------ TEXTE EXTRAIT
Récemment nominé au Prix Tournesol du FIBD, Fraude qui peut ! est le fruit d’une collaboration de deux années entre le vétéran de la BD de reportage Sébastien Girard (Chronique d’un kidnapping et L’invasion Invisible) et les irréductibles membres de BLOOM.
Fondée en 2005 par Claire Nouvian, BLOOM se dévoue aux océans et à sa biodiversité dans un contexte global de surexploitation et réduction de la biomasse. Sa mission est d’œuvrer pour le bien commun, en préservant l’un des plus grands écosystèmes de la planète. Ils proposent de nouveaux liens durables et respectueux du vivant entre les humains et la mer et mènent de longues enquêtes auprès des méfaits de l’industrie de la pêche. Sa team de scientifiques et journalistes a déjà remporté quelques grandes batailles, tel en juillet 2021, où au terme d’une longue campagne, ils ont obtenu l’interdiction de la pêche électrique en Europe.
Cependant, une flotte néerlandaise ne fait pas dans la dentelle et préfère frauder plutôt qu’abandonner son « innovation » et ses formidables profits. L’album de 80 pages de l’ONG narre le combat mené par ses membres pour rappeler les industriels à la loi et contenir leur fuite en avant, le tout dans un contexte adverse, défini par une Commission européenne plus que complaisante aux demandes d’une clique écocide.
Représentée par une petite pieuvre sympathique, BLOOM s’insère dans la narration et nous explique la longue, et souvent éreintante, histoire de sa lutte. Notamment celle pour l’obtention du remboursement des subventions européennes ayant bénéficié au développement de la pêche électrique et la dénonciation des malversations entourant cette pratique.
Contrairement à d’autres albums de reportage, qui préfèrent lancer ses lecteurs en pleine enquête, Fraude… dédie une partie considérable de ses planches à éduquer ses lecteurs contre les sophismes des industriels, à débroussailler ce que les rapports peuvent cacher et les duplicités inhérentes dans le choix de certains mots. Ils nous apprennent à voir entre des belles paroles comme la pêche à « impulsion » utilisée pour ne pas dire électrique. Ou encore la tergiversation des résultats scientifiques en ne montrant que des données partielles.
------------
» CONSIGNE
Poursuivez la critique de la bande dessinée sur la pêche électrique en reprenant juste après sa dernière phrase. Les données placées plus bas forment un matériau distinct de ce texte.
------ DONNÉES ENREGISTRÉES
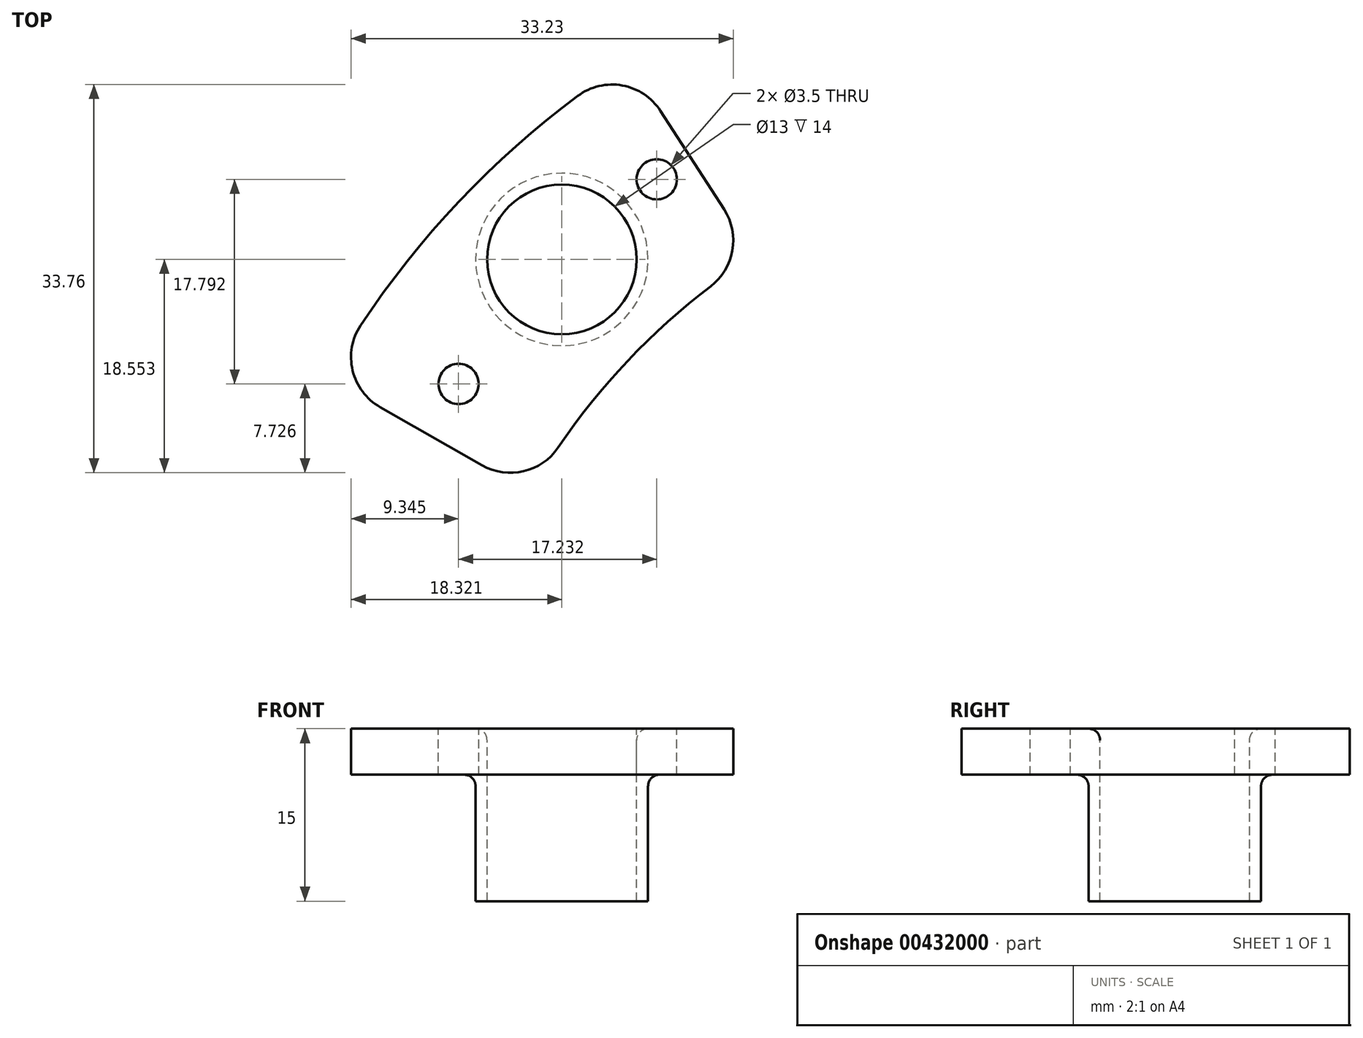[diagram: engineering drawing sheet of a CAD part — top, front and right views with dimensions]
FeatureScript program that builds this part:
------------
» RÉPONSE ATTENDUE
Tout un arsenal de demi-vérités et d’infox qui sont souvent relayées par la presse, sans jamais remettre en question l’envers des discours produits par les puissants dispositifs de communication de l’industrie de la pêche.
Au fil des pages, le portrait que nous dresse BLOOM de l’état actuel de nos océans est troublant. Longtemps pensés inépuisables, ils sont à présent pillés jusqu’à l’épuisement, loin des regards de l’opinion publique et des décideurs politiques. Pourtant, le réveil est amer, les méduses, les algues et les bactéries remplacent progressivement les poissons dans les écosystèmes.
De ce fait, les océans ne peuvent plus assurer les innombrables « services » vitaux qu’ils fournissaient en silence. Outre une nourriture auparavant abondante (qu’il suffisait de « cueillir » et non de produire) et maintenant de plus en plus rare, l’absorption du CO2 et la régulation du climat sont désormais en grand danger d’être déréglés à jamais.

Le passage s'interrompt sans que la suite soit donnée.